» EXERCISE BRIEF: Express as a numbered list the lines of the records starting at the line containing "collection date: 1949-05-13" and ending at the line containing "country: Guatemala", leaving out any blank lines.

(Items listed in a dataset)

......

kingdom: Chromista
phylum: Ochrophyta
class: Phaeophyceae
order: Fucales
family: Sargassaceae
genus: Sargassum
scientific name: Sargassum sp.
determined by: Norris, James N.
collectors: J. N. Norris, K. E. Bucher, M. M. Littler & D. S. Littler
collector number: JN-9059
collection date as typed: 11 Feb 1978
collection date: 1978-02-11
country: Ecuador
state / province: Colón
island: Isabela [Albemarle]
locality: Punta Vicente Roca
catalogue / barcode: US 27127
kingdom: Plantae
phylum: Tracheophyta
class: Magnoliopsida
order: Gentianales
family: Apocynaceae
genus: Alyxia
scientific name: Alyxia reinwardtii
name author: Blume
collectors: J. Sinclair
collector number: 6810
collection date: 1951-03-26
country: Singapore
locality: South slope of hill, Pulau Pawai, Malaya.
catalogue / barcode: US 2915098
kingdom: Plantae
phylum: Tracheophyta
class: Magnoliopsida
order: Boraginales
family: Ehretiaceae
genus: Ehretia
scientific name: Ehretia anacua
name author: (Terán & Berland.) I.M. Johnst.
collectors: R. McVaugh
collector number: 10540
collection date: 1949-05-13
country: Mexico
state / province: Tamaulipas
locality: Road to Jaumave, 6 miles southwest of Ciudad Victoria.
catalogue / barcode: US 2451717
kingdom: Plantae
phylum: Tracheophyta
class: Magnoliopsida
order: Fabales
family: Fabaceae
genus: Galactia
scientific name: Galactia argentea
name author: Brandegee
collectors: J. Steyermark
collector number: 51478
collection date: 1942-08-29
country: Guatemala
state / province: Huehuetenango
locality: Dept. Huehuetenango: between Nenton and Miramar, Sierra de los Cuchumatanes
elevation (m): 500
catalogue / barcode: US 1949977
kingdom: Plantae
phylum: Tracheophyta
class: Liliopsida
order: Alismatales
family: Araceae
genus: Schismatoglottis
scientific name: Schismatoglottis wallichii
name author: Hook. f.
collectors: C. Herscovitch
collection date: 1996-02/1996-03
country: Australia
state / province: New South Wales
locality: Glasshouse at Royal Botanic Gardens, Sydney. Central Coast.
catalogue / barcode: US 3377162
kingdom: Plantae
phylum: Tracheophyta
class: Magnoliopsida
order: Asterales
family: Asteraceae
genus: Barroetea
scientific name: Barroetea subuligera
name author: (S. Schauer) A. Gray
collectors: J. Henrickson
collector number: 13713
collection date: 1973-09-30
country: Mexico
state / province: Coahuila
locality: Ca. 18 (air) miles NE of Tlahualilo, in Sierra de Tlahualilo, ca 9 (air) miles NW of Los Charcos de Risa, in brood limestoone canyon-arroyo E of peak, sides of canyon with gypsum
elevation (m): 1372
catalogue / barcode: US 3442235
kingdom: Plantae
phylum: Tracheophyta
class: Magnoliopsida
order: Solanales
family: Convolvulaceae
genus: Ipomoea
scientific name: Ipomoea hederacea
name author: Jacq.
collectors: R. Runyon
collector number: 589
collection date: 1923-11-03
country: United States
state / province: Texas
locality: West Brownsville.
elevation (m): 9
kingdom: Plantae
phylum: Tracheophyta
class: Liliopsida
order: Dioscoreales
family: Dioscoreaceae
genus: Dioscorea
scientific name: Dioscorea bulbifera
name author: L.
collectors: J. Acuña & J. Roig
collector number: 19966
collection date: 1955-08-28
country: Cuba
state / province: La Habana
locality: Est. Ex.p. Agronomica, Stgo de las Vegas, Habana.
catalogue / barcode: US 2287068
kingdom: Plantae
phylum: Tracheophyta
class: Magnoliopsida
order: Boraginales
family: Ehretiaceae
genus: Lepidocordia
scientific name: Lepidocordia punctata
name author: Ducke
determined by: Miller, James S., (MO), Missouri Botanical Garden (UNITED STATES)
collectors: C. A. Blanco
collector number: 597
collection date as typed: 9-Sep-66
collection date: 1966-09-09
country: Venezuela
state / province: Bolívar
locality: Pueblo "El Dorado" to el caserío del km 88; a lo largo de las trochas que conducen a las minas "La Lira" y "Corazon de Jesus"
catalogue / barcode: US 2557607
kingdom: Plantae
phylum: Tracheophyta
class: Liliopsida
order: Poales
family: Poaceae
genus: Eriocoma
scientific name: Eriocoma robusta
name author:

......

» CORRECT ANSWER:
1. collection date: 1949-05-13
2. country: Mexico
3. state / province: Tamaulipas
4. locality: Road to Jaumave, 6 miles southwest of Ciudad Victoria.
5. catalogue / barcode: US 2451717
6. kingdom: Plantae
7. phylum: Tracheophyta
8. class: Magnoliopsida
9. order: Fabales
10. family: Fabaceae
11. genus: Galactia
12. scientific name: Galactia argentea
13. name author: Brandegee
14. collectors: J. Steyermark
15. collector number: 51478
16. collection date: 1942-08-29
17. country: Guatemala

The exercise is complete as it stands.